# How to complete this task
Continue the iron poisoning case report from the point where it stops.

# Source document

::::::::

Thus, with the diagnosis of iron toxicity, she received 18 gms of deferoxamine over 24 hours, which reduced her ferritin levels. She was not on any sedative medications and was difficult to arouse and thus received 4 rounds of PLEX for her concerning neurological exam. Her renal failure was treated with CRRT. On day 3, her neurologic exam worsened with unequal and nonreactive pupils. Her head CT at that time showed extensive cerebral edema with impending herniation (Figure 2).

She underwent a liver transplant on day 6 of admission with improvement in her liver function and neurological status. Biopsy of the native liver showed moderate perivenular parenchymal collapse, moderate hepatocanalicular cholestasis and moderate steatosis. She was successfully extubated on day 18 and CRRT was stopped on day 19. She was ultimately discharged home on Hemo Dialysis.

3.       Discussion

Iron poisoning is generally characterized by four stages. Within the first phase (0-6 hours), iron causes direct mucosal injury, manifesting as vomiting, diarrhea and GI bleeding. During the latent phase, from 6-24 hours, iron causes ongoing cellular toxicity, but local toxicity can subside, and the patient can appear improved. The third stage, lasting 12 hours to 5 days after ingestion, often starts abruptly with shock, metabolic acidosis and can progress to liver failure. Finally, 2-6 weeks later, patients may end up developing strictures, leading to gastric outlet or small bowel obstruction [2].

Iron circulates bound to transferrin and is stored as ferritin.  Small amounts of iron are lost via the urine, feces and skin. With increased iron levels, free radicals damage the GI mucosa, allowing iron to passively enter the body down its concentration gradient. The liver is particularly vulnerable in an overdose because of its unlimited ability to uptake iron [2]. Serum iron concentrations are only useful in predicting severity of intoxication if they are obtained within 4-6 hours after the ingestion because it is rapidly cleared from the serum [4].

::::::::

# Exercise data
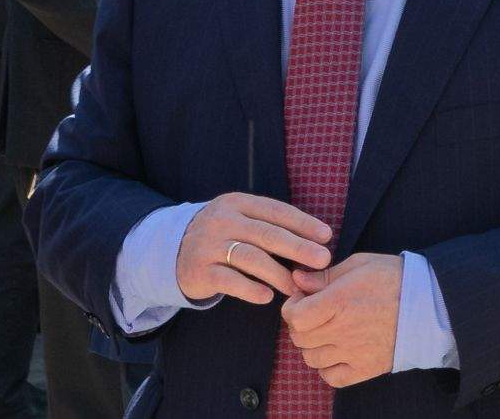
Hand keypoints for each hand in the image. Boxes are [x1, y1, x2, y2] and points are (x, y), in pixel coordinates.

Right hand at [174, 193, 332, 306]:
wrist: (173, 251)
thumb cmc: (222, 236)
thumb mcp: (240, 221)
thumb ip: (269, 226)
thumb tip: (316, 239)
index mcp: (237, 203)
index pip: (275, 210)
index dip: (302, 223)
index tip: (326, 235)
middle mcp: (222, 220)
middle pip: (266, 233)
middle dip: (298, 247)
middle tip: (322, 260)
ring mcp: (209, 245)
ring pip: (250, 257)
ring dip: (278, 273)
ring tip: (297, 286)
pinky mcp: (200, 270)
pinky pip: (229, 280)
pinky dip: (250, 289)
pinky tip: (267, 297)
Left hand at [280, 252, 401, 387]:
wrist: (430, 304)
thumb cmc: (394, 279)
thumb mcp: (359, 264)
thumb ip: (324, 275)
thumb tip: (296, 279)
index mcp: (338, 302)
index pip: (294, 317)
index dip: (292, 307)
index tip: (303, 299)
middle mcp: (342, 331)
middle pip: (299, 338)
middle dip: (301, 324)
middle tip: (315, 313)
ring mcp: (353, 353)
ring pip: (311, 358)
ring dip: (313, 345)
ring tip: (327, 332)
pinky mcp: (365, 369)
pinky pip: (331, 377)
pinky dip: (327, 367)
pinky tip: (337, 352)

::::::::

# Result
As iron causes significant local toxicity, whole bowel irrigation is recommended if the patient is alert and can tolerate this. Our patient was intubated and sedated when she arrived, and the tablets had already passed to the rectum so we were hopeful that irrigation with lactulose (given per rectum and via NGT) would remove these pill fragments and concurrently treat her hyperammonemia.

The mainstay of severe iron toxicity treatment includes deferoxamine, which binds to ferric iron and is excreted by the kidneys. The recommended starting dose is 15 mg/kg/hr with a maximum of dose of 80 mg/kg/day in children or 6-8g/24 hours in adults [2]. Deferoxamine can cause shock, hypotension, pulmonary edema and ARDS [2-5]. For our patient, this did reduce iron and ferritin levels significantly; however, she developed pulmonary edema during her treatment.

As the patient presented in shock and developed renal failure, we initiated CRRT, which has been successfully used in other cases [6]. Charcoal Hemoperfusion (CH) has been commonly used in the past to bind protein-bound intoxicants but with the diminished availability of CH cartridges as well as decreasing expertise among health professionals with using these membranes, CH treatment has become less common and was not used in our case [7].

Successful use of plasma exchange has been reported in other cases of severe iron intoxication, combined with deferoxamine and exchange transfusion as well [8]. In our case PLEX was mainly used for her concerning neurological status as her ferritin levels was not helpful in guiding therapy.

There is one other reported case of liver transplant in treating iron overdose [9]. To our knowledge this is the first reported case of such a delayed presentation, stage three of iron ingestion with significant complications including cerebral edema with impending herniation with resolution of symptoms after liver transplant.

4.       Declaration of Interest

The authors have no conflicts of interest or financial involvement to report.


Figure 1: Abdomen and pelvis radiograph 5 days after ingestion showing the radio opaque substances.



Figure 2: Head CT showing cerebral edema on day 3 of hospitalization.